- Opening Delimiter -

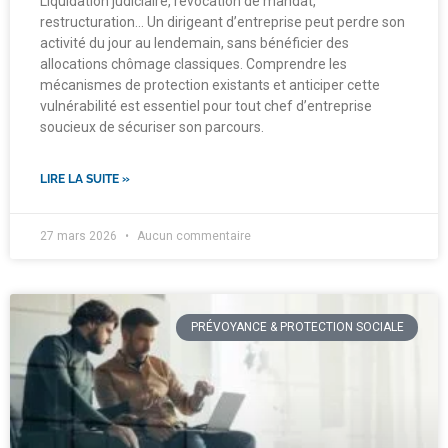
Liquidation judiciaire, révocation de mandat,
restructuration… Un dirigeant d’entreprise peut perdre son
activité du jour au lendemain, sans bénéficier des
allocations chômage classiques. Comprendre les
mécanismes de protection existants et anticiper cette
vulnérabilité est essentiel pour tout chef d’entreprise
soucieux de sécuriser son parcours.
LIRE LA SUITE »
27 mars 2026
Aucun commentaire
PRÉVOYANCE & PROTECTION SOCIALE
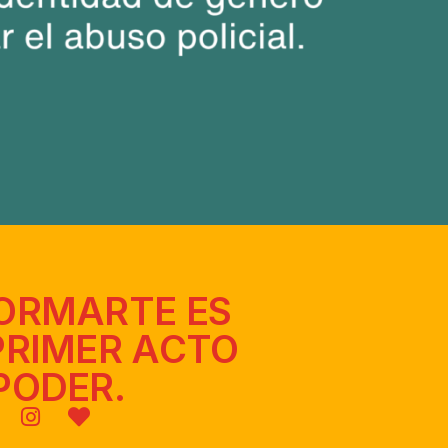
ORMARTE ES
PRIMER ACTO
PODER.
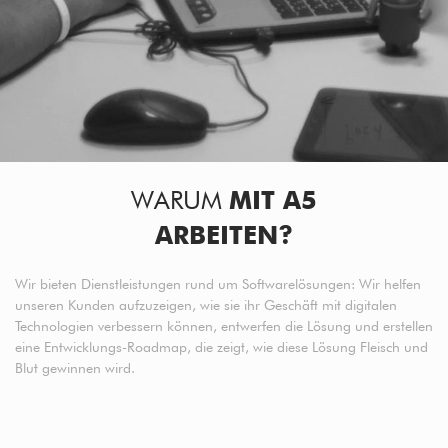
WARUM
MIT A5
ARBEITEN?
Wir bieten Dienstleistungen rund um Softwarelösungen: Wir helfen
unseren Kunden aufzuzeigen, wie sie ihr Geschäft mit digitalen
Technologien verbessern können, entwerfen die Lösung und erstellen
eine Entwicklungs-Roadmap, die zeigt, wie diese Lösung Fleisch und
Blut gewinnen wird.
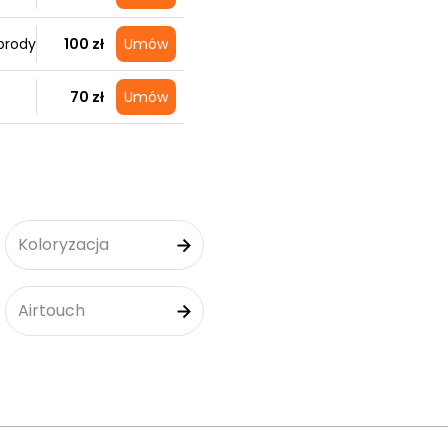
brody
100 zł
Umów
70 zł
Umów
Koloryzacja
Airtouch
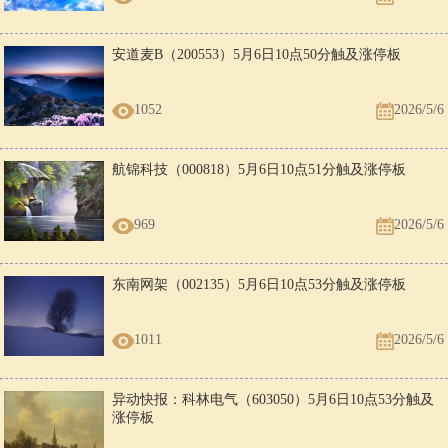
安道麦B（200553）5月6日10点50分触及涨停板
1052
2026/5/6
航锦科技（000818）5月6日10点51分触及涨停板
969
2026/5/6
东南网架（002135）5月6日10点53分触及涨停板
1011
2026/5/6
异动快报：科林电气（603050）5月6日10点53分触及
涨停板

- Closing Delimiter -

* [Task statement]
None of the pictures should be reproduced; all other material above must be set down exactly.

* [Response to the exercise]
Liquidation judiciaire, révocation de mandat,
restructuration… Un dirigeant d’entreprise peut perdre son
activité du jour au lendemain, sans bénéficier des
allocations chômage classiques. Comprendre les
mécanismes de protection existants et anticiper cette
vulnérabilité est essentiel pour tout chef d’entreprise
soucieux de sécuriser son parcours.
LIRE LA SUITE »
27 mars 2026
Aucun commentaire
PRÉVOYANCE & PROTECTION SOCIALE
ORMARTE ES
PRIMER ACTO
PODER.
WARUM
MIT A5
ARBEITEN?
Wir bieten Dienstleistungen rund um Softwarelösungen: Wir helfen
unseren Kunden aufzuzeigen, wie sie ihr Geschäft mit digitalen
Technologien verbessern können, entwerfen die Lösung und erstellen
eine Entwicklungs-Roadmap, die zeigt, wie diese Lösung Fleisch und
Blut gewinnen wird.
brody
100 zł
Umów
70 zł
Umów
Koloryzacja
Airtouch
安道麦B（200553）5月6日10点50分触及涨停板
1052
2026/5/6
航锦科技（000818）5月6日10点51分触及涨停板
969
2026/5/6
东南网架（002135）5月6日10点53分触及涨停板
1011
2026/5/6
异动快报：科林电气（603050）5月6日10点53分触及
涨停板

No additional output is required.